Exercise requirements:
1 - Answer from the cleanup notes:
(a) Which error code is the only one that proves a process is absent?
(b) What file mode does private-failure.json use?
(c) What may remain after reveal?
2 - Please reproduce the cleanup notes word for word, everything from "What cleanup proves" down to "entire unique root.".

Extracted text:

Cleanup therefore owns a fresh bounded safety clock; it never inherits a zero timeout from the
expired active-session clock.
What cleanup proves
The runner first closes the MCP SDK client and browser, then stops the MCP server, Bridge, and dev
server. POSIX shutdown verifies both each leader exit and immediate process-group absence; EPERM
is treated as still alive and only ESRCH proves absence. The runner does not delete the root when
that proof fails. With process-owned handles released, it reads only aggregate
tool/status/duration counts, captures the recursive manifest, and removes the entire unique root.
Once termination authorizes deletion, a corrupt telemetry database or failed evidence snapshot
still makes the receipt fail but cannot veto the whole-root deletion attempt.
The manifest is intentionally allowlist-agnostic. It records every relative path, type, and byte size, including unexpected files. This avoids a brittle cleanup allowlist that forgets a new log, WAL, or stdio sink.
The final receipt must not contain:
- the bearer or Authorization header;
- raw tool arguments or results;
- absolute disposable-root paths;
- raw SQLite rows or logs;
- unrevealed oracle material.
Failures use a closed public {code, message} allowlist. Raw tool payloads and topology rows remain
only inside the disposable root, normally in its isolated SQLite telemetry. Private parent-process
exception detail and absolute temporary paths additionally go into a mode-0600
private-failure.json; any bearer material captured by either private diagnostic surface remains
inside that root until verified cleanup removes it.
After reveal, the canonical oracle and salt are public verification material and may remain. Raw diagnostics may not.
Public receipt template
The PR and the source Discussion should link one completed receipt containing:
Neo commit/version: Genesis commit/version: start/end/duration: published commitment comment: frozen external deliverable: revealed canonical JSON + salt: Neo hash reproduction: Genesis hash reproduction: oracle comparison verdict: not-inferable / unsupported-claim verdict: aggregate tool/status/duration counts: recursive before-manifest: after-manifest rootPresent=false: termination verified=true (POSIX external proof): default live database/log paths untouched=true: overall success/failure:
Any missing line makes the receipt incomplete. A failed run is still valuable when it honestly names the failed gate and proves cleanup; it must not be rewritten as success after the fact.

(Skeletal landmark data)
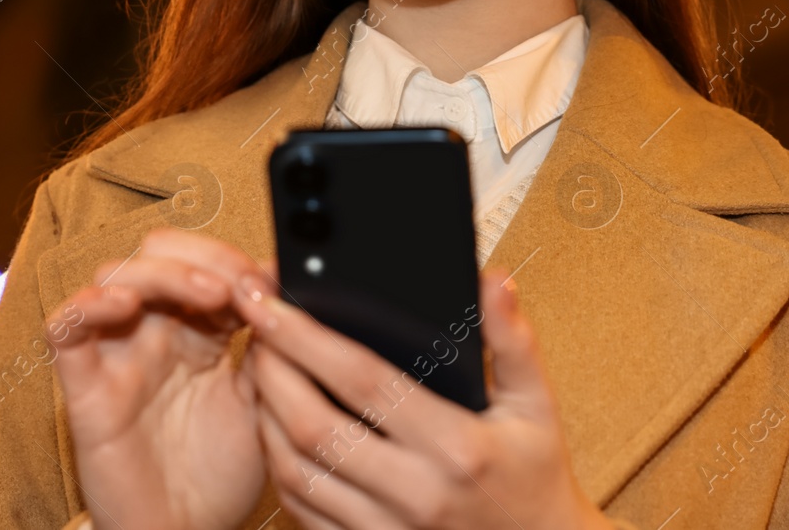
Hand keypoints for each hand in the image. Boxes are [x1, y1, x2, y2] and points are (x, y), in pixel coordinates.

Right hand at [47, 228, 275, 529]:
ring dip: (163, 271)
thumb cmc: (220, 475)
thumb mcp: (263, 400)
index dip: (236, 260)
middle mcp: (157, 332)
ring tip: (207, 294)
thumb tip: (286, 285)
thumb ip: (271, 345)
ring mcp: (119, 354)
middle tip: (241, 287)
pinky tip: (125, 303)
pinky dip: (88, 303)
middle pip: (160, 253)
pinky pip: (65, 327)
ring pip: (116, 274)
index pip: (206, 261)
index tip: (271, 281)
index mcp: (200, 331)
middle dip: (204, 256)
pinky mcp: (85, 386)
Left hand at [232, 265, 612, 529]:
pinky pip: (303, 511)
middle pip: (312, 426)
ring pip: (296, 471)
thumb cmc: (534, 478)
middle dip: (270, 369)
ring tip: (257, 368)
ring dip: (264, 416)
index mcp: (455, 446)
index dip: (307, 336)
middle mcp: (415, 494)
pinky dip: (278, 466)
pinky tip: (273, 428)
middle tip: (251, 325)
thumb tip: (493, 282)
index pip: (362, 381)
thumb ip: (513, 341)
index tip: (271, 301)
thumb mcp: (538, 406)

Exercise responses:
1 -
(a) ESRCH
(b) Mode 0600
(c) The canonical oracle and salt

2 -
What cleanup proves
The runner first closes the MCP SDK client and browser, then stops the MCP server, Bridge, and dev
server. POSIX shutdown verifies both each leader exit and immediate process-group absence; EPERM
is treated as still alive and only ESRCH proves absence. The runner does not delete the root when
that proof fails. With process-owned handles released, it reads only aggregate
tool/status/duration counts, captures the recursive manifest, and removes the entire unique root.